Need to organize your data? Here's a personal productivity tool
for managing lists of information
By Dr. Rebecca Thomas
If there is one thing that the information age has created,
it's gobs of data often in unwieldy chunks. The key to keeping
organized is being able to extract the information you need in a
format that you can use.
Tom Baker provides a Korn shell script implementation of a
tool that helps manage line-oriented textual information. The
user constructs a rule file that directs the script how to
process the data files in their working directory.
Deal Me In
Dear Dr. Thomas:
My shuffle Korn shell program [Part A of Listing 1] is a rule-directed
list processor designed to organize files containing lists. It
is especially good for lists that undergo continual growth and
revision, such as calendars, phone directories, event logs, and
lists of things to do.
The name ``shuffle'' is based on a playing card metaphor.
When cards are shuffled, they are swept together, mixed, and
dealt back out into random hands. This script sweeps a set of
list files together into one big file, then--under direction of
regular expressions contained in rules defined by the user--deals
the data back out into a new set of list files and, when
directed, sorts them.
My lists contain one-line items of information: in principle,
anything that can be expressed within a line or sortable sequence
of lines [see Part B]. Some of the
data are structured by an organizing principle, such as date,
name, or priority.
These organizing principles are expressed in an editable set
of rules [see Part C]. Minimally,
each rule contains a search key, which is used with
egrep to extract a line from a source file into a
target file.
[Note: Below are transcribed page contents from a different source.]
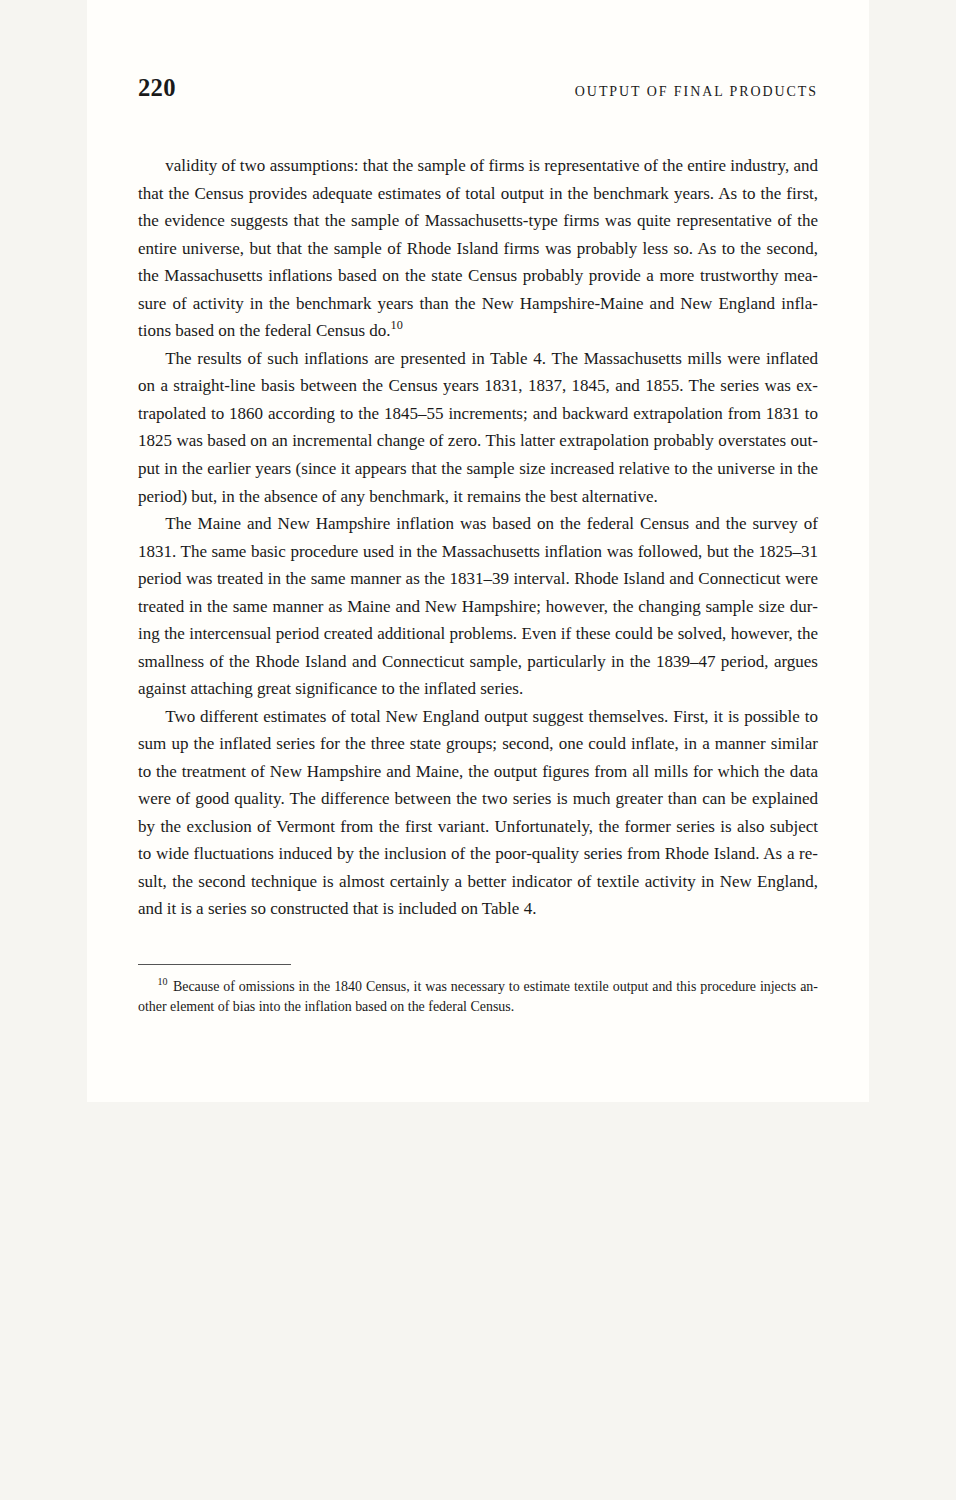220 Output of Final Products
validity of two assumptions: that the sample of firms is representative of the entire industry, and that the Census provides adequate estimates of total output in the benchmark years. As to the first, the evidence suggests that the sample of Massachusetts-type firms was quite representative of the entire universe, but that the sample of Rhode Island firms was probably less so. As to the second, the Massachusetts inflations based on the state Census probably provide a more trustworthy measure of activity in the benchmark years than the New Hampshire-Maine and New England inflations based on the federal Census do.10
The results of such inflations are presented in Table 4. The Massachusetts mills were inflated on a straight-line basis between the Census years 1831, 1837, 1845, and 1855. The series was extrapolated to 1860 according to the 1845–55 increments; and backward extrapolation from 1831 to 1825 was based on an incremental change of zero. This latter extrapolation probably overstates output in the earlier years (since it appears that the sample size increased relative to the universe in the period) but, in the absence of any benchmark, it remains the best alternative.
The Maine and New Hampshire inflation was based on the federal Census and the survey of 1831. The same basic procedure used in the Massachusetts inflation was followed, but the 1825–31 period was treated in the same manner as the 1831–39 interval. Rhode Island and Connecticut were treated in the same manner as Maine and New Hampshire; however, the changing sample size during the intercensual period created additional problems. Even if these could be solved, however, the smallness of the Rhode Island and Connecticut sample, particularly in the 1839–47 period, argues against attaching great significance to the inflated series.
Two different estimates of total New England output suggest themselves. First, it is possible to sum up the inflated series for the three state groups; second, one could inflate, in a manner similar to the treatment of New Hampshire and Maine, the output figures from all mills for which the data were of good quality. The difference between the two series is much greater than can be explained by the exclusion of Vermont from the first variant. Unfortunately, the former series is also subject to wide fluctuations induced by the inclusion of the poor-quality series from Rhode Island. As a result, the second technique is almost certainly a better indicator of textile activity in New England, and it is a series so constructed that is included on Table 4.
10 Because of omissions in the 1840 Census, it was necessary to estimate textile output and this procedure injects another element of bias into the inflation based on the federal Census.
Optionally, the rule also specifies a sort command
for the target file.
When shuffle is run, it first concatenates all of
the files specified as arguments into one big file, named by the
Allfiles variable. After making a safety backup, it
erases the originals, thus wiping the slate clean for their
reconstitution. From this one aggregate file,
shuffle extracts an entirely new set of lists.
Figure 1 shows a typical flow
diagram. The first rule extracts every line (specified by the
``.'' pattern) from the source file, named by the
Allfiles variable, into the target file--here called
phone--effectively renaming
combined.dat to phone, and then sorts
it.
The second rule moves all lines that begin with a hyphen
followed by a space character (``- '') from
phone into 1993 and sorts it by year.
The third rule moves all lines that start with the
``- 1994 '' pattern from 1993 into
1994. After all of the nine rules in our example
have been applied, any lines that remain are left in the file
named phone.
If you edit a data line to match a different rule, you mark
that line for export to a different list. For example, I might
expand the information from the line shown [in Part D] into the lines shown [in Part E]. Then when I run
shuffle, the event lines will be moved into the 1994
log, Joachim Mann will go to the phone directory, and the article
on SGML will end up in a list of things to do later.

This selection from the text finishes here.